Your task ▸ Give only the lines from the one containing "To the nearest" through the last line, with "slice" switched to "wedge" and nothing else altered. Omit the pictures.
· · ·
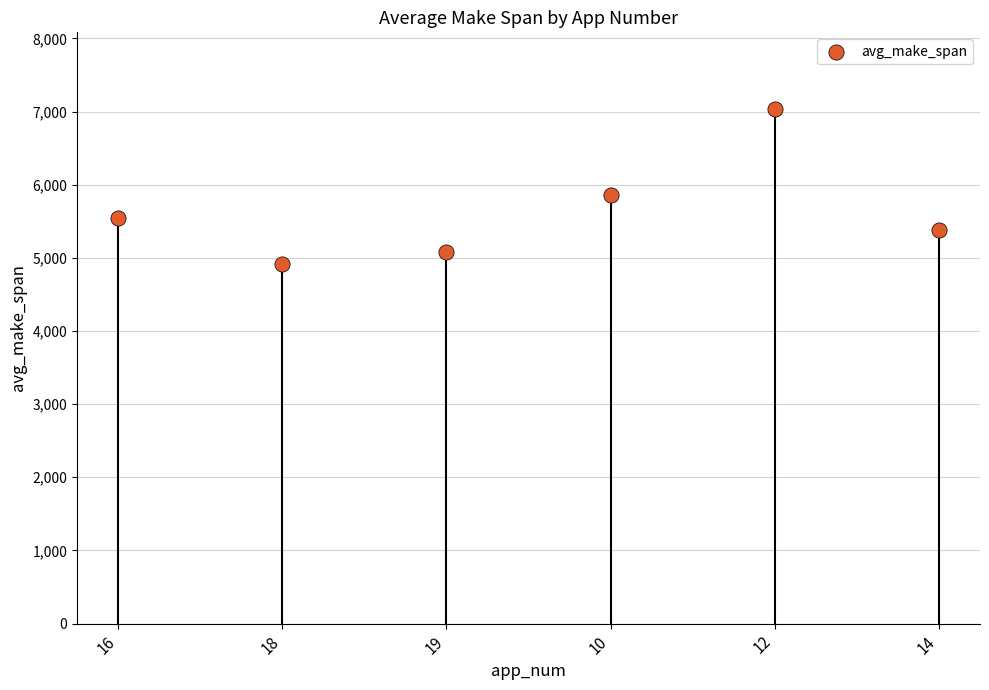

What Y value in the scatter plot is closest to 5968?

5853.3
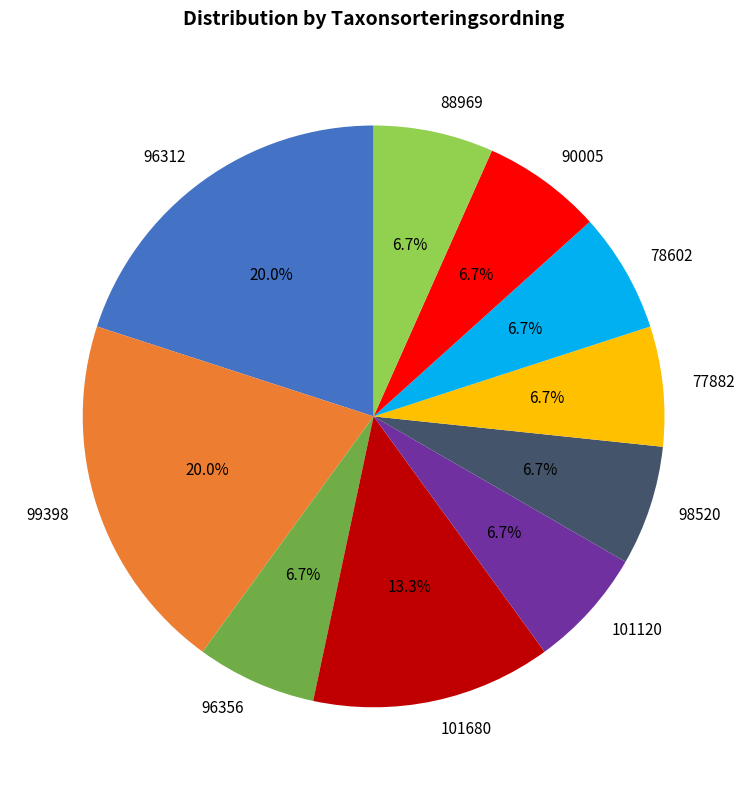

To the nearest percent, what percentage of the pie is 101680?

13%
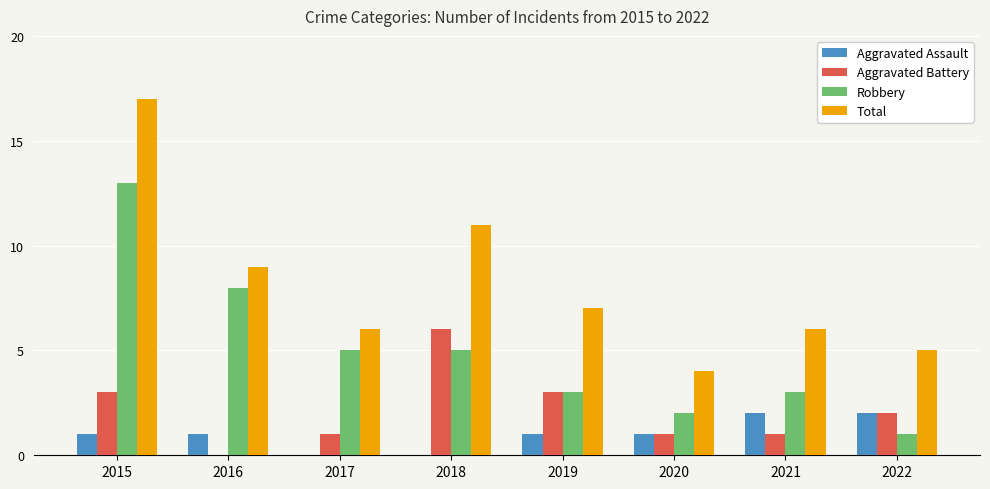

Is the value of Aggravated Assault at 2019 greater than the value of Robbery at 2019?

No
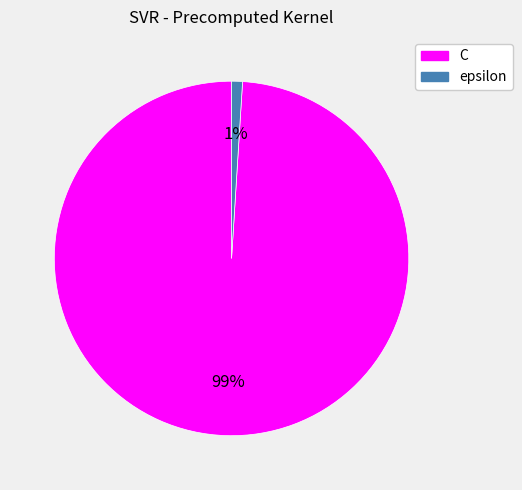

Which slice is the smallest?

epsilon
· · ·
Answer to this exercise ▸
To the nearest percent, what percentage of the pie is 101680?

13%

Is the value of Aggravated Assault at 2019 greater than the value of Robbery at 2019?

No

Which wedge is the smallest?

epsilon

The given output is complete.